Our committee last year had an opportunity to meet one of your younger veterans who was receiving some peer-support counselling out in British Columbia for some operational stress injuries he was enduring. You must be very proud of this young man. He certainly reflected very well upon Australia. He seemed a very courageous young man.

In addition to the peer-supported counselling that we offer and all sorts of other community opportunities for mental health assistance, our government, through the Department of Veterans Affairs, operates 17 OSI clinics. Each of these clinics is staffed with a team of clinicians, psychiatrists, psychologists, and mental health workers.

Does Australia operate a similar model?

6:45 p.m.

First Assistant Secretary, Health and Community Services Division, Department of Veterans' Affairs Australia

Judith Daniel

Thank you.

Perhaps I could make a couple of comments. We run our own counselling service, the Veterans and Veterans Families Counselling Service. That is not a full medical service, but it is a counselling service that offers, obviously, counselling and a range of group programs.

Outside of that, we purchase services within the Australian health system—medical and psychiatric hospital services—and we also fund a range of specific post-traumatic stress programs in around nine hospitals around Australia.

We have a specific counselling service, then arrangements for other health services. We're also doing quite a lot in terms of self-help in the online space in Australia at the moment.

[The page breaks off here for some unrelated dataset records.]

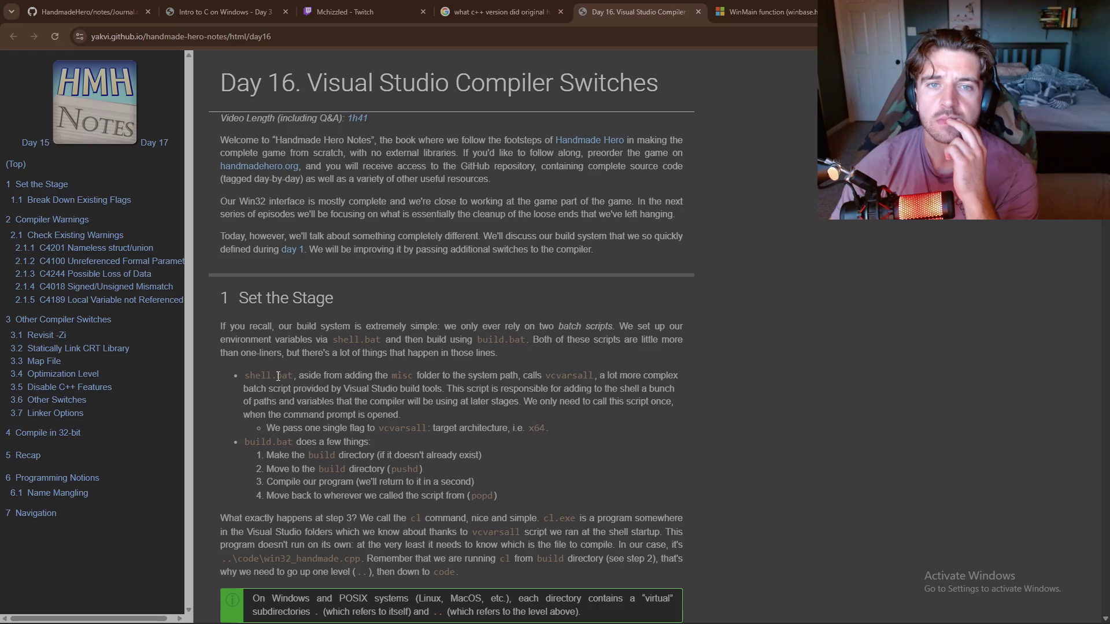
pyautogui.scroll(-1, 278, 376)
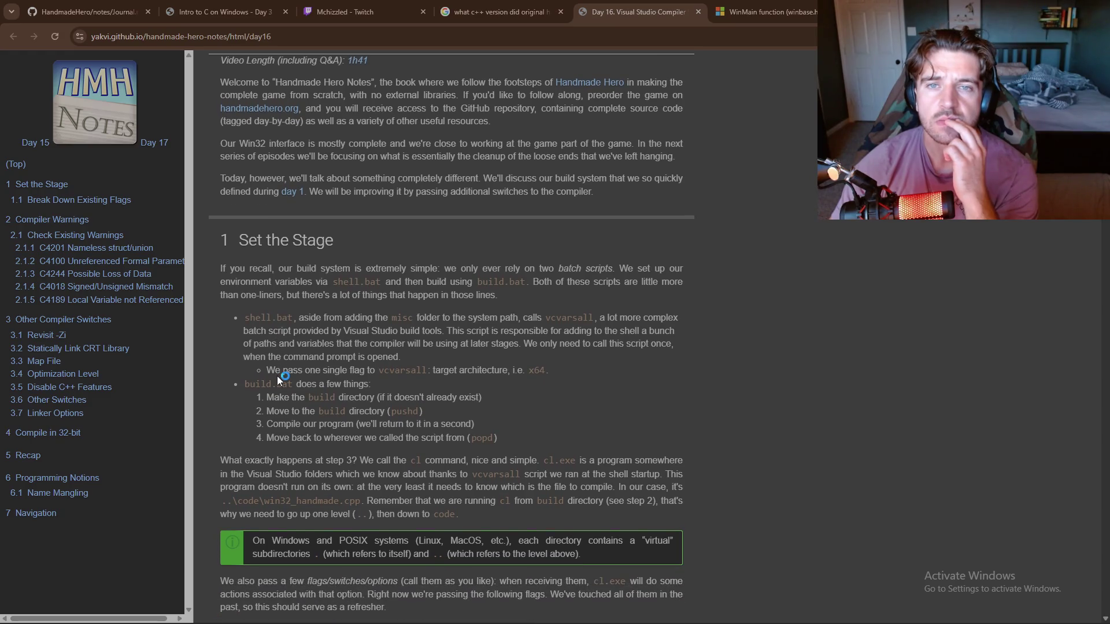
pyautogui.rightClick(278, 377)
pyautogui.click(869, 338)
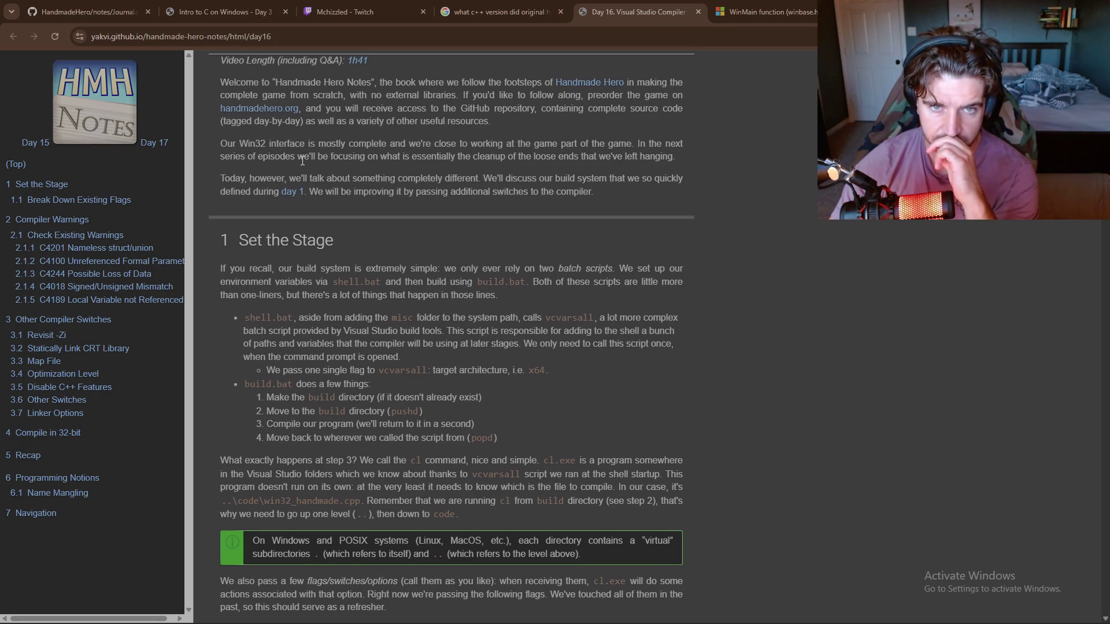
pyautogui.scroll(-1, 300, 160)
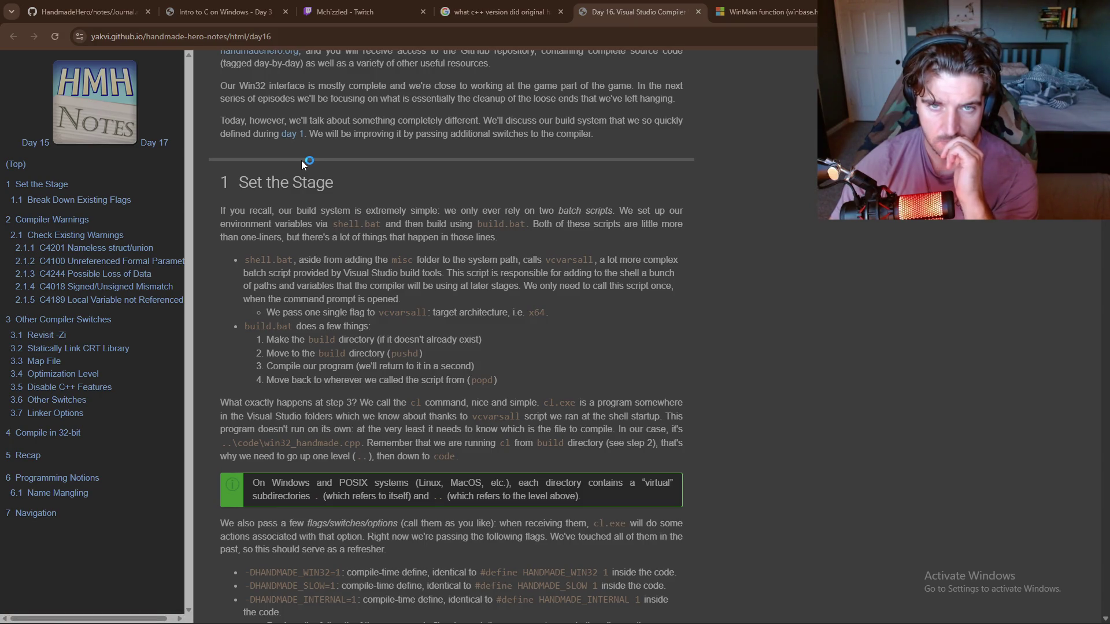
pyautogui.scroll(-1, 301, 164)
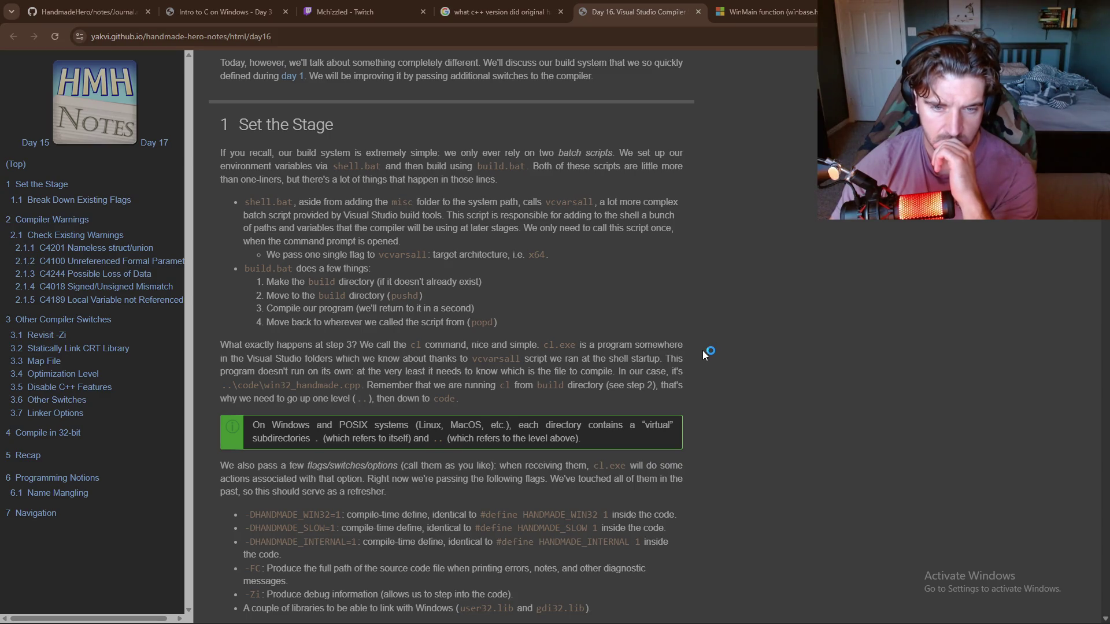
pyautogui.scroll(-7, 702, 350)
pyautogui.scroll(-1, 702, 350)
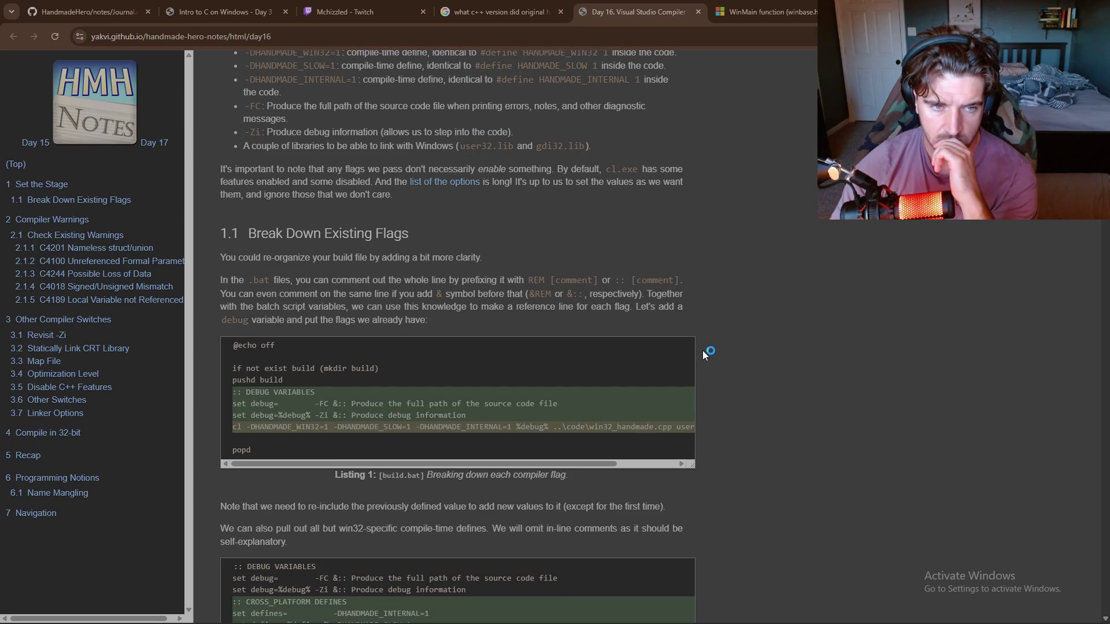
pyautogui.scroll(-2, 703, 350)
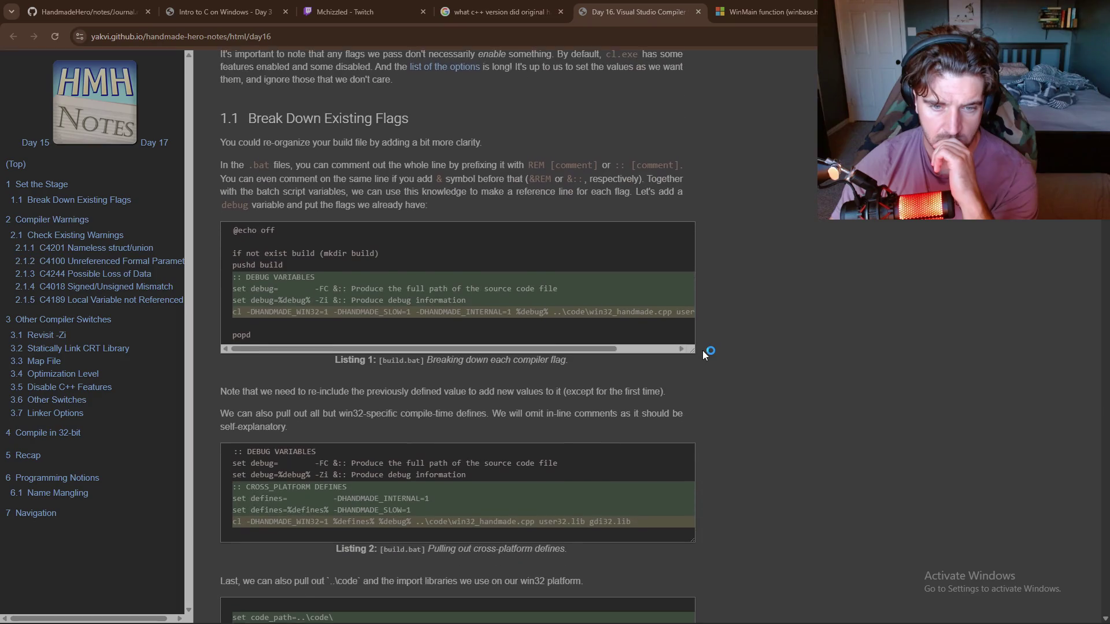
pyautogui.scroll(-7, 702, 350)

The VVCS is in 15 locations around Australia but also has contract arrangements for counsellors in other parts of the country, because like Canada, Australia is geographically vast and dispersed.

6:45 p.m.

Conservative

Eve Adams Conservative Mississauga—Brampton South, ON

Could you expand a little bit about the services that you're providing online?

6:45 p.m.

First Assistant Secretary, Health and Community Services Division, Department of Veterans' Affairs Australia

Judith Daniel

At the moment our services are largely information services. We recently launched a PTSD phone app, which is proving to have quite a reasonable uptake. But we have a fairly extensive website with a range of support tools available. We're not at the moment in the space of interactive online services.